I just saw a dog and thought "Hey! A goat!" Then realized it was a dog. Now I'm sad.
I made out with four boys last night, AND EXCUSE ME WHILE I COUNT HOW MANY GIRLS.
it's a little hard to watch the basketball games with my family considering they keep cheering for the guy that i had a one night stand with...
I just want you to know I tipped the cab driver $10 last night because I felt bad that he didn't have healthcare.
He picked me up for our 1st date and saw my roommate crying on the floor Fabreesing her vagina...
I blacked out, started puking and peed on the guy I was hooking up with. Mid hand job.
How old are you? 14? Who gives hand jobs anymore?
Salt in an open wound right now.
Just think of all the blizzard sex people are having right now
Just bought an airhorn.

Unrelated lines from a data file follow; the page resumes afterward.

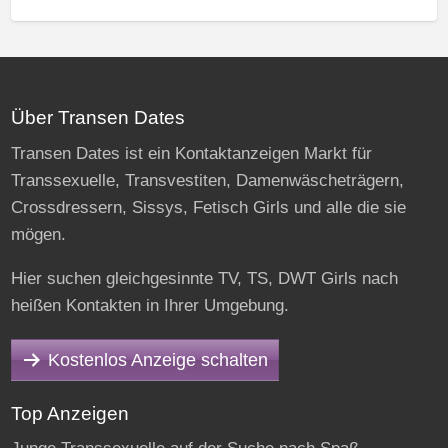
Über Transen Dates
Transen Dates ist ein Kontaktanzeigen Markt für
Transsexuelle, Transvestiten, Damenwäscheträgern,
Crossdressern, Sissys, Fetisch Girls und alle die sie
mögen.
Hier suchen gleichgesinnte TV, TS, DWT Girls nach
heißen Kontakten in Ihrer Umgebung.
Kostenlos Anzeige schalten
Top Anzeigen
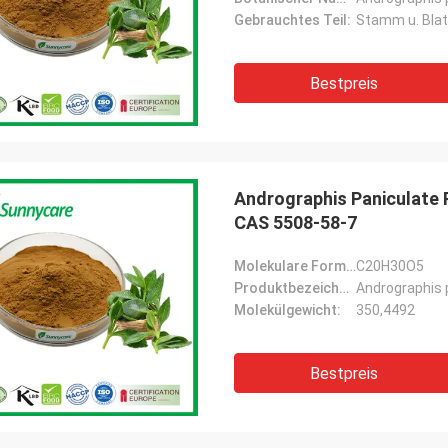
Gebrauchtes Teil:
Stamm u. Blat
Bestpreis
Andrographis Paniculate
CAS 5508-58-7
Molekulare Formel:
C20H30O5
Produktbezeichnung:
Andrographis 
Molekülgewicht:
350,4492
Bestpreis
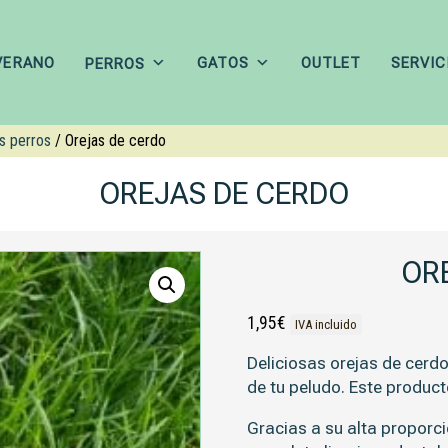
VERANO
GATOS
OUTLET
SERVIC
PERROS
s perros
/ Orejas de cerdo
OREJAS DE CERDO
OR
1,95
€
IVA incluido
Deliciosas
orejas de cerd
de tu peludo. Este produc
Gracias a su
alta proporci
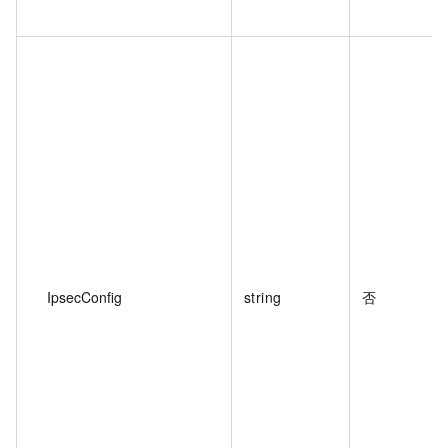
IpsecConfig
string
否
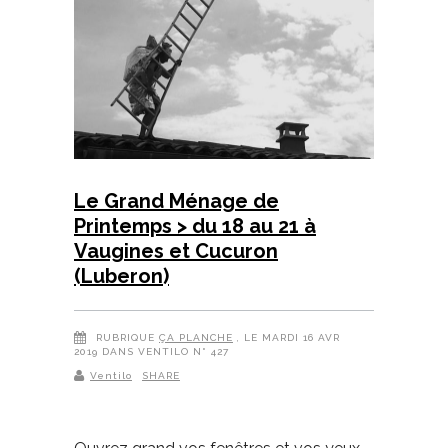
Le Grand Ménage de
Printemps > du 18 au 21 à
Vaugines et Cucuron
(Luberon)
RUBRIQUE
ÇA PLANCHE
, LE MARDI 16 AVR
2019 DANS VENTILO N° 427
Ventilo
SHARE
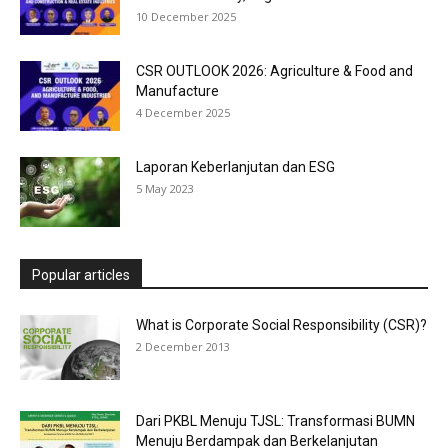
10 December 2025
CSR OUTLOOK 2026: Agriculture & Food and
Manufacture
4 December 2025
Laporan Keberlanjutan dan ESG
5 May 2023
Popular articles
What is Corporate Social Responsibility (CSR)?
2 December 2013
Dari PKBL Menuju TJSL: Transformasi BUMN
Menuju Berdampak dan Berkelanjutan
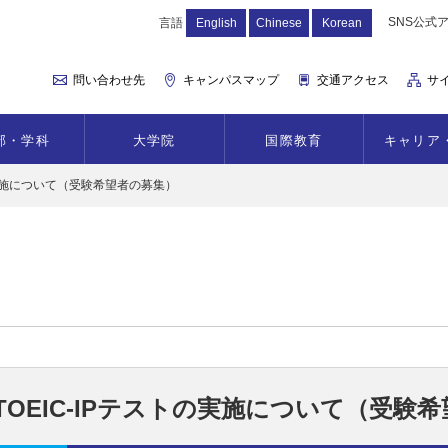
SNS公式
言語
English
Chinese
Korean
問い合わせ先
キャンパスマップ
交通アクセス
サ
部・学科
大学院
国際教育
キャリア
トの実施について（受験希望者の募集）
TOEIC-IPテストの実施について（受験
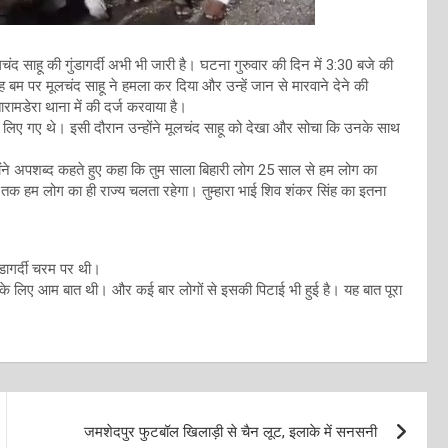
लचंद साहू की गुंडागर्दी अभी भी जारी है। घटना गुरुवार की दिन में 3:30 बजे की
ंह बम पर मूलचंद साहू ने हमला कर दिया और उन्हें जान से मारवाने देने की
ामडेरा थाना में की दर्ज करवाया है।
न के लिए गए थे। इसी दौरान उन्होंने मूलचंद साहू को देखा और सोचा कि उनके साथ
होंने अपशब्द कहते हुए कहा कि तुम साला बिहारी लोग 25 साल से हम लोग का
क हम लोग का ही राज्य चलता रहेगा। तुम्हारा भाई शिव शंकर सिंह का इतना
ंडागर्दी चरम पर थी।
लिए आम बात थी। और कई बार लोगों से इसकी पिटाई भी हुई है। यह बात पूरा
जमशेदपुर फुटबॉल खिलाड़ी से चैन लूट, इलाके में सनसनी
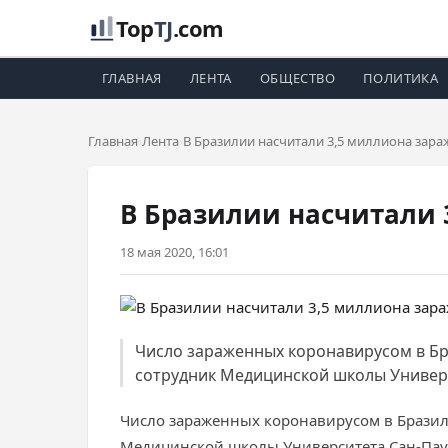
Top
TJ
.com
ГЛАВНАЯ
ЛЕНТА
ОБЩЕСТВО
ПОЛИТИКА
Главная
Лента
В Бразилии насчитали 3,5 миллиона зар
В Бразилии насчитали
18 мая 2020, 16:01
Число зараженных коронавирусом в Бра
сотрудник Медицинской школы Универс
Число зараженных коронавирусом в Бразили
Медицинской школы Университета Сан-Паул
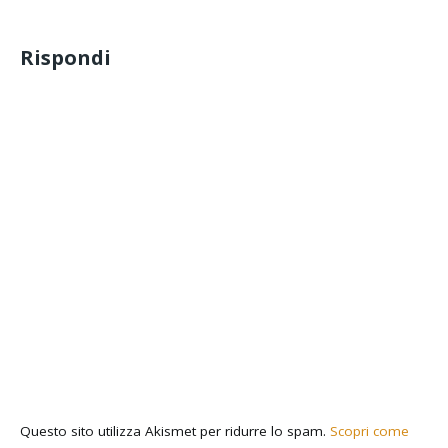
Rispondi
Questo sito utilizza Akismet per ridurre lo spam.
Scopri come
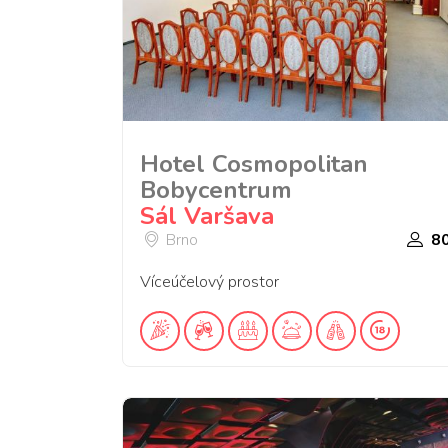
Hotel Cosmopolitan
Bobycentrum
Sál Varšava
Brno
8
Víceúčelový prostor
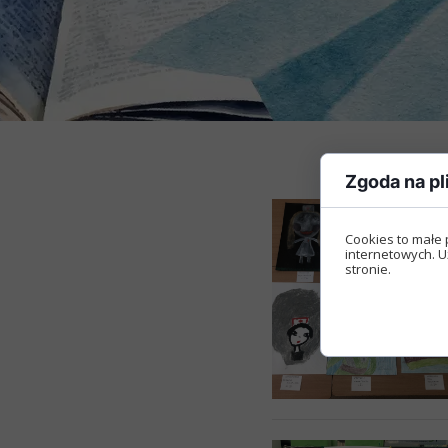
Zgoda na pl
Cookies to małe 
internetowych. U
stronie.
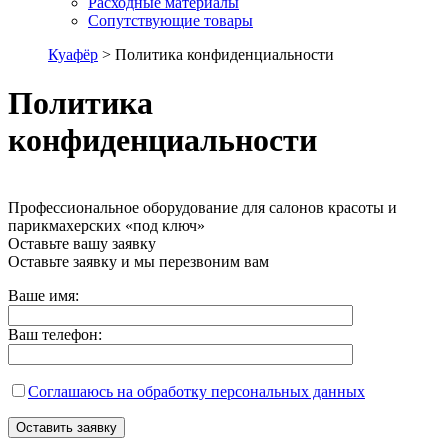
Расходные материалы
Сопутствующие товары
Куафёр
>
Политика конфиденциальности
Политика
конфиденциальности
Профессиональное оборудование для салонов красоты и
парикмахерских «под ключ»
Оставьте вашу заявку
Оставьте заявку и мы перезвоним вам
Ваше имя:
Ваш телефон:
Соглашаюсь на обработку персональных данных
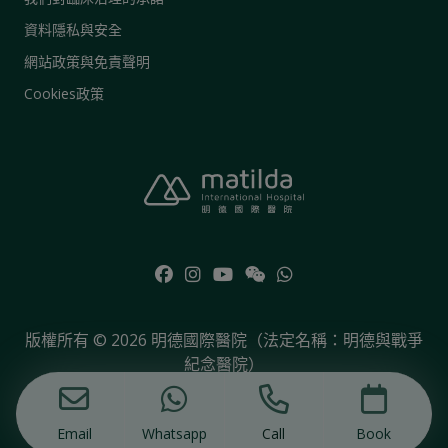
資料隱私與安全
網站政策與免責聲明
Cookies政策
版權所有 © 2026 明德國際醫院（法定名稱：明德與戰爭
紀念醫院）
Email
Whatsapp
Call
Book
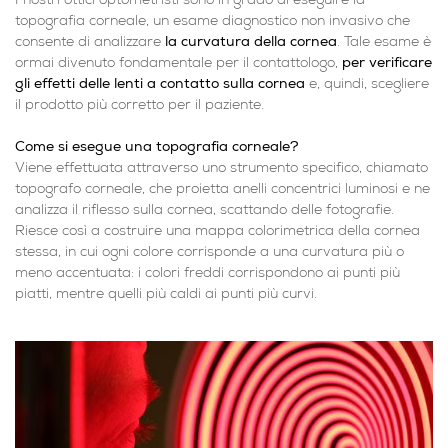
I nostri ottici optometristi sono in grado di eseguire la
topografia corneale, un esame diagnostico non invasivo che
consente di analizzare
la curvatura della cornea
. Tale esame è
ormai divenuto fondamentale per il contattologo,
per verificare
gli effetti delle lenti a contatto sulla cornea
e, quindi, scegliere
il prodotto più corretto per il paziente.
Come si esegue una topografia corneale?
Viene effettuata attraverso uno strumento specifico, chiamato
topografo corneale, che proietta anelli concentrici luminosi e ne
analizza il riflesso sulla cornea, scattando delle fotografie.
Riesce così a costruire una mappa colorimetrica della cornea
stessa, in cui ogni colore corrisponde a una curvatura più o
meno accentuata: i colori freddi corrispondono ai punti più
piatti, mentre quelli più caldi ai punti più curvi.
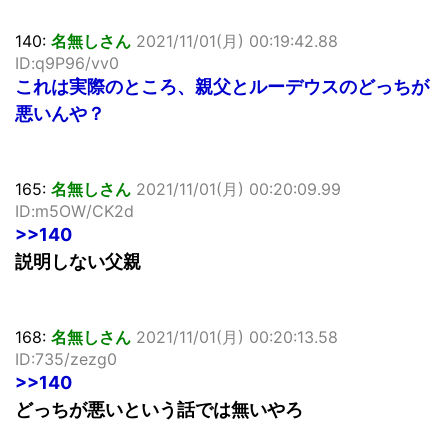
140:
名無しさん
2021/11/01(月) 00:19:42.88
ID:q9P96/vv0
これは実際のところ、親父とルーデウスのどっちが
悪いんや？
165:
名無しさん
2021/11/01(月) 00:20:09.99
ID:m5OW/CK2d
>>140
説明しない父親
168:
名無しさん
2021/11/01(月) 00:20:13.58
ID:735/zezg0
>>140
どっちが悪いという話では無いやろ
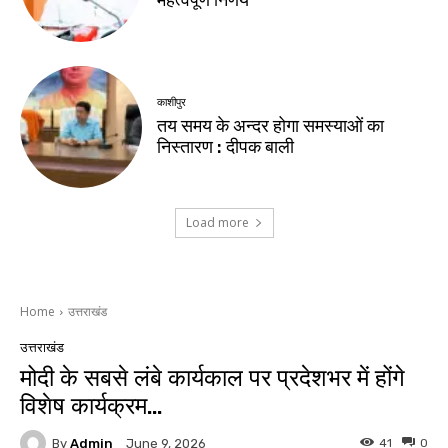
महत्वपूर्ण निर्णय
काशीपुर
तय समय के अन्दर होगा समस्याओं का
निस्तारण : दीपक बाली
Load more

Bad things will happen.
I had ketchup on my elbow and a random girl goes "I got it" and licked it off, only on game day
It doesn't matter how many times you look in your purse, Your keys are not going to be there. Maybe you left them at the bar.
Maybe they fell out of my pocket last night when I rolled down the hill.
This amicable friendliness is dull. We either need to start fighting or fucking around. I'll even let you pick.
you can only text me tonight if its in drake lyrics. thats the rule
You walked up to me, grabbed my face and said "I just peed in the sink!"
Don't date the locals. They're all tainted.